- **Source data**:
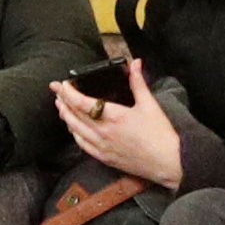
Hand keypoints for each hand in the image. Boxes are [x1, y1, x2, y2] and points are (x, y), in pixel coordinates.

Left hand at [51, 57, 182, 187]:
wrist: (168, 162)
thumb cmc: (161, 134)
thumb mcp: (149, 104)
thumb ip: (138, 82)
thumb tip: (135, 63)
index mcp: (113, 116)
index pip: (81, 102)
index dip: (68, 92)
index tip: (60, 84)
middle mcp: (103, 132)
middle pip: (74, 115)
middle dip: (63, 102)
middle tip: (56, 91)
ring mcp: (102, 147)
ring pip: (75, 130)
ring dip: (66, 117)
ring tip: (61, 106)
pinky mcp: (105, 158)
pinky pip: (83, 145)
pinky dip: (75, 135)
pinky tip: (73, 129)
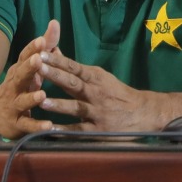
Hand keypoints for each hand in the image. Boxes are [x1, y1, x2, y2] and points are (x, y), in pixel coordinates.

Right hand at [0, 19, 61, 138]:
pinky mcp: (16, 124)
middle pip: (20, 76)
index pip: (25, 57)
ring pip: (22, 101)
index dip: (33, 48)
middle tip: (37, 59)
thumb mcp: (29, 66)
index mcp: (20, 71)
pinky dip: (37, 126)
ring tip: (42, 94)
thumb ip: (44, 47)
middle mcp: (14, 86)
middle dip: (29, 68)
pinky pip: (27, 125)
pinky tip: (48, 126)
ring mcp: (13, 105)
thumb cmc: (17, 85)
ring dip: (31, 98)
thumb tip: (55, 24)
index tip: (42, 39)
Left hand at [36, 47, 173, 131]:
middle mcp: (96, 93)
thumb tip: (54, 51)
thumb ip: (76, 69)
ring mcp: (97, 112)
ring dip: (58, 104)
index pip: (74, 67)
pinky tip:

- **Exercise details**: Lines containing "hand" in the records above: how many are there? Give only the number.

- **Answer box**: 5